DPP-4 inhibitors associated with small but significantly increased pancreatitis risk

30/01/2017

In the TECOS study, pancreatitis and pancreatic cancer rates were not significantly different between the sitagliptin and placebo groups, but a DPP-4 inhibitor ¬meta-analysis showed an increased pancreatitis risk.

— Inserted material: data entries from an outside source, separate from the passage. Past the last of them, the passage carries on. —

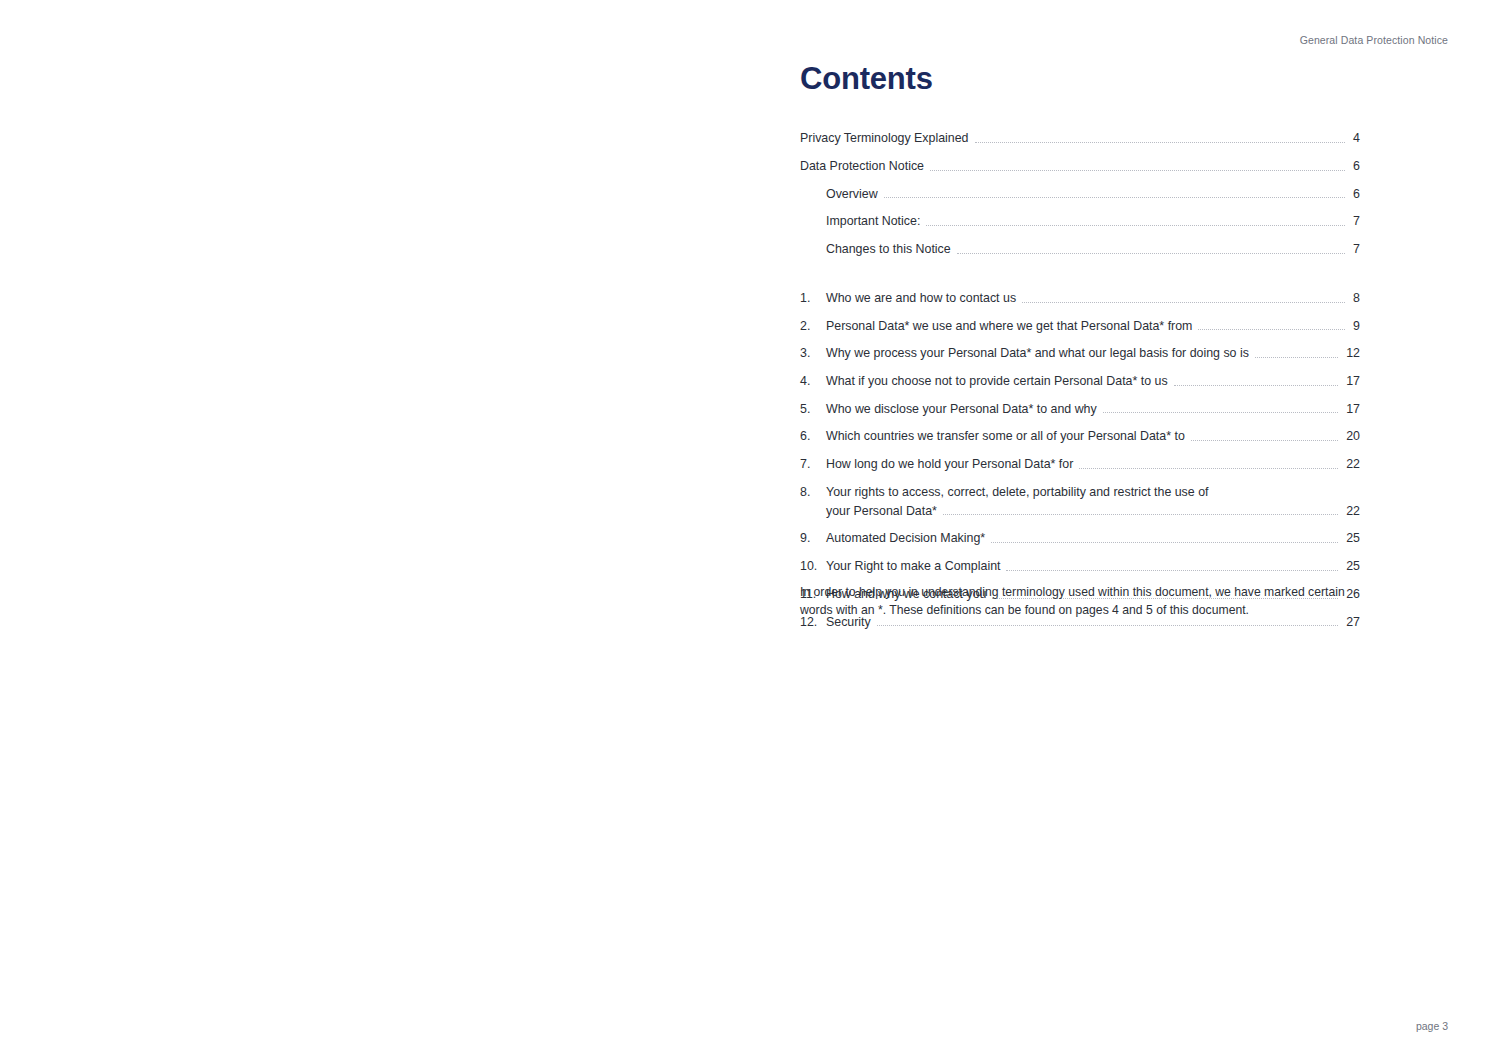General Data Protection Notice
Contents
Privacy Terminology Explained 4
Data Protection Notice 6
Overview 6
Important Notice: 7
Changes to this Notice 7
1. Who we are and how to contact us 8
2. Personal Data* we use and where we get that Personal Data* from 9
3. Why we process your Personal Data* and what our legal basis for doing so is 12
4. What if you choose not to provide certain Personal Data* to us 17
5. Who we disclose your Personal Data* to and why 17
6. Which countries we transfer some or all of your Personal Data* to 20
7. How long do we hold your Personal Data* for 22
8. Your rights to access, correct, delete, portability and restrict the use of
your Personal Data* 22
9. Automated Decision Making* 25
10. Your Right to make a Complaint 25
11. How and why we contact you 26
12. Security 27
In order to help you in understanding terminology used within this document, we have marked certain words with an *. These definitions can be found on pages 4 and 5 of this document.
page 3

Pancreatic Safety of Sitagliptin in the TECOS Study
Literature - Buse JB, Bethel AM, Green JB, et al. - Diabetes Care 2017;40:164–170

Background

Type 2 diabetes (T2DM), insulin resistance and obesity, are associated with an increased risk of pancreatitis and pancreatic cancer [1]. Conflicting data have been published regarding a potential association between the widely adopted treatment with glucose-lowering dipeptidyl peptidase-4 inhibitors (DPP-4is) and pancreatic disease [2]. The potential association was suggested in a preclinical study in rats carrying the human islet amyloid polypeptide transgene, who were treated with sitagliptin and showed increased pancreatic ductal turnover, ductal metaplasia, and isolated pancreatitis [3]. Subsequent preclinical data have not confirmed these observations. Clinical studies have suggested a small or no increase in risk of pancreatitis [4] or pancreatic cancer [5], but these studies showed methodological limitations.

Sitagliptin has been tested in the TECOS study, to establish long-term CV safety in T2DM patients with established CV disease during a 3-year median follow-up period, when added to standard care, compared with usual care alone [6].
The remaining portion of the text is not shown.